The first 126 are addressed to a young man of great charm and beauty, whom the poet in sonnet 20 called "the master-mistress of my passion;

the last 28 to a "dark lady." The two groups seem to intersect in sonnets 40-42 and 133-136, where an intrigue between the young man and the dark lady causes both to be untrue to the poet. Sonnet 144 is perhaps clearest in its delineation of the "plot" of the sequence:


Two loves have I, of comfort and despair,
Which like two spirits do suggest me still;
The better angel is a man fair right,
The worser spirit a woman colored ill.
To win me soon to hell, my female evil
Tempteth my better angel from my side,
And would corrupt my saint to be a devil,
Wooing his purity with her foul pride.
And whether that my angel be turned fiend
Suspect I may, yet not directly tell;
But being both from me, both to each friend,
I guess one angel in another's hell.

Yet this shall I ne'er know, but live in doubt,
Till my bad angel fire my good one out.

(The last line apparently refers to the syphilis the poet fears his young man may contract from the dark lady.)

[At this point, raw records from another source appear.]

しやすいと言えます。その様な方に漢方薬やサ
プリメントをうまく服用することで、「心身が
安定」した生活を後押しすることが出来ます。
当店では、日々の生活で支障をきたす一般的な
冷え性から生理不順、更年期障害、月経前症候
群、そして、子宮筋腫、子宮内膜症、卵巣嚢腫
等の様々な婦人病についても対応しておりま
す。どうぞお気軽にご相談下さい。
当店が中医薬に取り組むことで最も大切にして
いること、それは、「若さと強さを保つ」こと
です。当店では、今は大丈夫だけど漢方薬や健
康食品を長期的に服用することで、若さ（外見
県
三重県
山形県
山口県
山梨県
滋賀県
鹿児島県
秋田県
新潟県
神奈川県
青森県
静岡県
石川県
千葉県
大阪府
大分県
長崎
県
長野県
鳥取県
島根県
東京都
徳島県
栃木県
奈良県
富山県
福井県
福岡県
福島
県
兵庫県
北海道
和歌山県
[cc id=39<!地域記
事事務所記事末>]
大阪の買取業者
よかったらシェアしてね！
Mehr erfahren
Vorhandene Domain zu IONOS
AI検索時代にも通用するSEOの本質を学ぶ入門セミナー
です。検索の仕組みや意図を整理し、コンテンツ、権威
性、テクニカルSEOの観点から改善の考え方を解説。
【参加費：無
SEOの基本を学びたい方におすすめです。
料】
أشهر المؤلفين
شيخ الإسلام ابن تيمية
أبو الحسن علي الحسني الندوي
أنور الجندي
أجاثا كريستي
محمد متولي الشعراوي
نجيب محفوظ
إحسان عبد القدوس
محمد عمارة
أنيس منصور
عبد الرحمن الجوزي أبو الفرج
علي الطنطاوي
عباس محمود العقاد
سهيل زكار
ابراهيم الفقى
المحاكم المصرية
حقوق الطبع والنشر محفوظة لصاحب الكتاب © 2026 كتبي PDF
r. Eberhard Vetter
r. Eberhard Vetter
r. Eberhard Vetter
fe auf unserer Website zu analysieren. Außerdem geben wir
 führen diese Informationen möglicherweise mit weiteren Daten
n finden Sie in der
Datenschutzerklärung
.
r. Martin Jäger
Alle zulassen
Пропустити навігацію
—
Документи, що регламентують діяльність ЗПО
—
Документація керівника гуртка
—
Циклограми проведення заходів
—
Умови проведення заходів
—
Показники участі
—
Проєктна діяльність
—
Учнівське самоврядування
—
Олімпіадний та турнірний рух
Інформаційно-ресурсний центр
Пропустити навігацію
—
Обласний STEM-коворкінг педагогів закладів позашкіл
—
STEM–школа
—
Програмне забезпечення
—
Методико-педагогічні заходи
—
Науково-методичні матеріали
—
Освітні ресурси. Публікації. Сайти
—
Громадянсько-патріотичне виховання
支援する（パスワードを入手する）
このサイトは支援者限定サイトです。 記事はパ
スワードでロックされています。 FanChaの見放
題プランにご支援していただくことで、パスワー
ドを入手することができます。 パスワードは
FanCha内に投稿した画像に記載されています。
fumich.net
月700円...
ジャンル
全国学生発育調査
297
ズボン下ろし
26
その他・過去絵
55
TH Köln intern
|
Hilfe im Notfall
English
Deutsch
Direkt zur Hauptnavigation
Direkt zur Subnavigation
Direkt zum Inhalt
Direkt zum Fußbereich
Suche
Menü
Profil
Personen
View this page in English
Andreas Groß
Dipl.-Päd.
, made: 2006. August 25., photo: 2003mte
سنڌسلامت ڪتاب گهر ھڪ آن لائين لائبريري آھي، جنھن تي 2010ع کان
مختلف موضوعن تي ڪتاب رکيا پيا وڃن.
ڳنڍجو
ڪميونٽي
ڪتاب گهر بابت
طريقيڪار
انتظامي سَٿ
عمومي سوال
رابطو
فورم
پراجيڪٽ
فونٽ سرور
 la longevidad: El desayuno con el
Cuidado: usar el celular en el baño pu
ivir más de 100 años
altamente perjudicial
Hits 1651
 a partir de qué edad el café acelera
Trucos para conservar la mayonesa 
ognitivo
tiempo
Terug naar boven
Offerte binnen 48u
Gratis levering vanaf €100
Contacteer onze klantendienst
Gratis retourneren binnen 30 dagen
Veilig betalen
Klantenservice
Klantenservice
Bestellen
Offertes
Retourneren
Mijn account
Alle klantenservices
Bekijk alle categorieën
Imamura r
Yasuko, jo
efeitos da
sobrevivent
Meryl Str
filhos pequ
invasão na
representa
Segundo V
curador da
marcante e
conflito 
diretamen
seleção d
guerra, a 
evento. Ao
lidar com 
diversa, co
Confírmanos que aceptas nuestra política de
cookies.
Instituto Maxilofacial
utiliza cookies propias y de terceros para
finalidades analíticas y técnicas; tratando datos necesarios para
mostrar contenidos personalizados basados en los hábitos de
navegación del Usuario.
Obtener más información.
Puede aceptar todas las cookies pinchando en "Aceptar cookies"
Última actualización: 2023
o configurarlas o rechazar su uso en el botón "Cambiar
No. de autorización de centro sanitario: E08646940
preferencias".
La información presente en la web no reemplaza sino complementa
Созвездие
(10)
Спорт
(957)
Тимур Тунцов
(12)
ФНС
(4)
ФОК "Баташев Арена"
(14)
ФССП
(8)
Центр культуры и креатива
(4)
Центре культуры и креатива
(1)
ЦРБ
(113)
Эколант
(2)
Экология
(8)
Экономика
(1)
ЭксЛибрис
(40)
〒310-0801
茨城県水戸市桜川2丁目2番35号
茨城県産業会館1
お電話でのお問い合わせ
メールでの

Now get this - Records exist to show William Shakespeare was married and had a child with Anne Hathaway. But for any who might have doubted his affection for his young man as well, read this, Shakespeare's Sonnet 20:

A woman's face with Nature's own hand painted
Hast thou, the master-mistress of my passion;
A woman's gentle heart, but not acquainted
With shifting change, as is false women's fashion;
An eye more bright than theirs, less false in rolling,
Gilding the object whereupon it gazeth;
A man in hue, all hues in his controlling,
Much steals men's eyes and women's souls amazeth.
And for a woman wert thou first created;
Till Nature, as she wrought thee, fell a-doting,
And by addition me of thee defeated,
By adding one thing to my purpose nothing.
But since she prick'd thee out for women's pleasure,
Mine by thy love and thy love's use their treasure.




Oooh, He's good.

And isn't that cool to know? Shakespeare, on our GLBTQ team! Yeah!

Namaste,

Lee


The commentary and sonnet 144 were found on pg. 82 of "The Gay 100: A Ranking of the most influential gay men and lesbians, past and present" by Paul Russell.

Sonnet 20 is all over the web, with some interesting "analyses" of the poem out there, as well.

I found the image of Shakespeare (I thought it was fun to see a different one) at this cool site.

1 comment:

Anonymous said...

I'd completely forgotten about Will! Thanks for posting this, Lee. Now I want to re-watch that Dr. Who episode with Shakespeare and the Tenth Doctor's saucy aside about hundreds of university professors cheering or something to that effect. In a word, Will just confirmed everyone's suspicions about his sexuality. It was a brilliant line.